全24曲。その内、ヴォーカル入りが3曲。どこかで聴いたような曲が多いけど、いかにも伝奇モノって感じの幻想的な曲がいいね。他にも温もりを感じさせる曲やしっとりしたピアノ曲が、落ち着いた雰囲気を醸し出して作品の世界観と上手くマッチしてるね。OPテーマの「粉雪の恋歌」は、神秘的な音色が雪景色に溶け込んで余韻を残すね。効果音は貧弱。男性陣では鏡丙のわざとらしく芝居がかった喋り方に違和感。ヒロイン達のボイスは問題なし。
個性的でキャラ立ちが良く、会話は楽しい。特にクールなキョウカは、いい味だしてたね。
◆沫城沙雪 (まつしろさゆき) CV:南可奈 <60%>
メインヒロイン。古風な感じの謎の少女。
◆琥塚瑠美 (こづかるみ) CV:mi-a <65%>
オカルトマニアの女子高生。明るい萌え声がいい感じ。見た目は巨乳っぽいがエロは無いw。

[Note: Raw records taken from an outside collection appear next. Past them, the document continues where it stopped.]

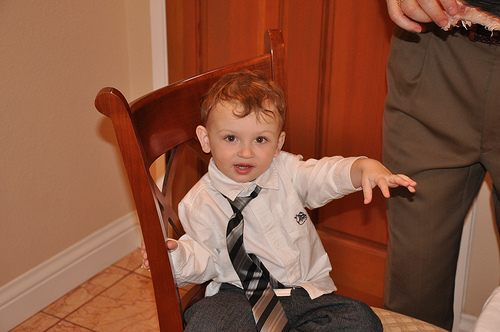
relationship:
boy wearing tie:
[142, 69, 420, 330] [219, 187, 287, 331]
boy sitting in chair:
[142, 69, 420, 330] [94, 29, 296, 329]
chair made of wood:
[94, 29, 296, 329] [96, 28, 290, 331]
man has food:
[383, 2, 495, 330] [443, 0, 497, 33]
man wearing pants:
[383, 2, 495, 330] [384, 24, 498, 325]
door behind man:
[164, 1, 396, 307] [383, 2, 495, 330]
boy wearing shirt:
[142, 69, 420, 330] [167, 151, 362, 300]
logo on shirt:
[293, 210, 306, 223] [167, 151, 362, 300]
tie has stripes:
[219, 187, 287, 331] [222, 194, 288, 331]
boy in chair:
[142, 69, 420, 330] [94, 29, 296, 329]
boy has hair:
[142, 69, 420, 330] [201, 67, 284, 132]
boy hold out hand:
[142, 69, 420, 330] [351, 158, 415, 204]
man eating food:
[383, 2, 495, 330] [443, 0, 497, 33]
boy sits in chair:
[142, 69, 420, 330] [94, 29, 296, 329]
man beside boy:
[383, 2, 495, 330] [142, 69, 420, 330]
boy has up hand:
[142, 69, 420, 330] [351, 158, 415, 204]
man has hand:
[383, 2, 495, 330] [386, 0, 457, 33]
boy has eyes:
[142, 69, 420, 330] [223, 134, 266, 144]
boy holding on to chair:
[142, 69, 420, 330] [94, 29, 296, 329]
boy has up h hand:
[142, 69, 420, 330] [351, 158, 415, 204]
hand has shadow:
[351, 158, 415, 204] [357, 192, 392, 226]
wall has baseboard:
[1, 0, 165, 328] [1, 212, 147, 331]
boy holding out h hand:
[142, 69, 420, 330] [351, 158, 415, 204]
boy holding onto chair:
[142, 69, 420, 330] [94, 29, 296, 329]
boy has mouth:
[142, 69, 420, 330] [232, 162, 257, 174]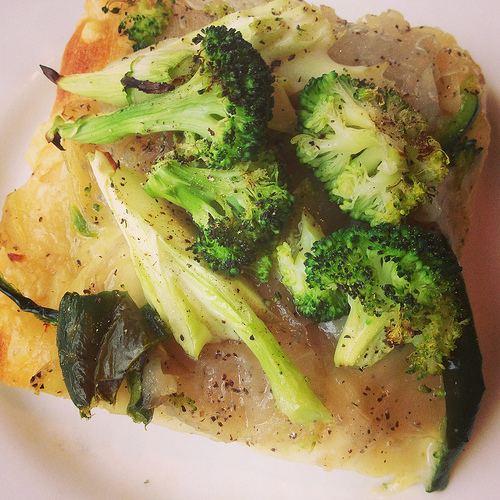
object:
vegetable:
[54, 283, 180, 430]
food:
[0, 0, 490, 498]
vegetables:
[287, 68, 451, 226]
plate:
[0, 0, 498, 500]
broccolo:
[300, 219, 466, 381]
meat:
[401, 27, 463, 90]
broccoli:
[289, 67, 451, 228]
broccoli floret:
[357, 106, 409, 178]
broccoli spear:
[57, 26, 277, 166]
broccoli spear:
[141, 150, 294, 279]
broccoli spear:
[288, 69, 458, 229]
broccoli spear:
[302, 220, 469, 375]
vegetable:
[53, 26, 273, 163]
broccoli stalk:
[332, 321, 382, 366]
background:
[0, 0, 497, 499]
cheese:
[0, 157, 122, 288]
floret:
[57, 25, 282, 171]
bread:
[51, 11, 119, 118]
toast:
[0, 1, 490, 495]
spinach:
[53, 287, 177, 427]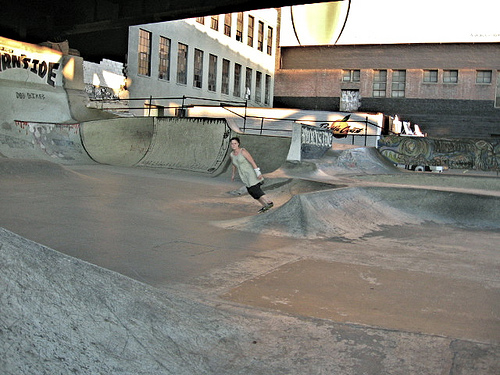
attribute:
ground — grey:
[4, 158, 499, 373]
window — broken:
[138, 28, 151, 76]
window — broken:
[156, 34, 169, 81]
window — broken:
[176, 40, 188, 84]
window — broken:
[193, 48, 203, 88]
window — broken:
[207, 53, 216, 90]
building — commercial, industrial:
[125, 0, 499, 143]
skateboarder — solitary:
[216, 130, 278, 218]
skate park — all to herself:
[1, 34, 498, 372]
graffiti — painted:
[375, 132, 497, 170]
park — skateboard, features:
[3, 92, 498, 374]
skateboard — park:
[256, 200, 274, 212]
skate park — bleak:
[10, 51, 457, 373]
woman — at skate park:
[222, 139, 275, 210]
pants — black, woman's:
[235, 181, 275, 206]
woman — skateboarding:
[228, 137, 273, 214]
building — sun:
[132, 6, 275, 110]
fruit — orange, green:
[329, 112, 361, 139]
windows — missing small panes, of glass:
[137, 32, 275, 95]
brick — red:
[276, 39, 496, 161]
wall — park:
[8, 24, 94, 179]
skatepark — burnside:
[4, 55, 499, 333]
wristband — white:
[249, 164, 262, 181]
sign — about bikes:
[14, 90, 52, 102]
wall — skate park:
[0, 37, 82, 128]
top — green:
[230, 153, 262, 188]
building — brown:
[278, 43, 498, 128]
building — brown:
[113, 32, 283, 114]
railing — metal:
[91, 94, 250, 121]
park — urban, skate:
[9, 52, 496, 362]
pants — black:
[228, 177, 289, 201]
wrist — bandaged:
[252, 162, 262, 180]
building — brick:
[287, 34, 452, 122]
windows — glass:
[334, 54, 490, 105]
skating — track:
[255, 189, 287, 230]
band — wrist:
[251, 161, 267, 180]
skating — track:
[251, 192, 281, 211]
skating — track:
[245, 197, 275, 223]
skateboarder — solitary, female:
[220, 132, 277, 216]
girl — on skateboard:
[222, 130, 279, 217]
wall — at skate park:
[8, 50, 90, 177]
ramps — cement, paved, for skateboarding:
[286, 166, 406, 282]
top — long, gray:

◆泉真実華 (いずみまみか) CV:杉咲ヒナ <60%>
ツリ目のツンデレ少女。見た目は中1。とても高1には見えない。
リーズナブルな価格でも十分楽しめた。シナリオ、CG、音楽、ボイス共にバランスが良い、同人とは思えない完成度だ。じっくり熟成させて丁寧に物語を紡いでいったことが分かる綺麗な仕上がり。さまざまなジャンルを取り込みながらも、余韻の残る後味爽やかな感動を演出した展開に、純愛ストーリーの原点を見た気がする。萌えを期待しなければ良作だと思う。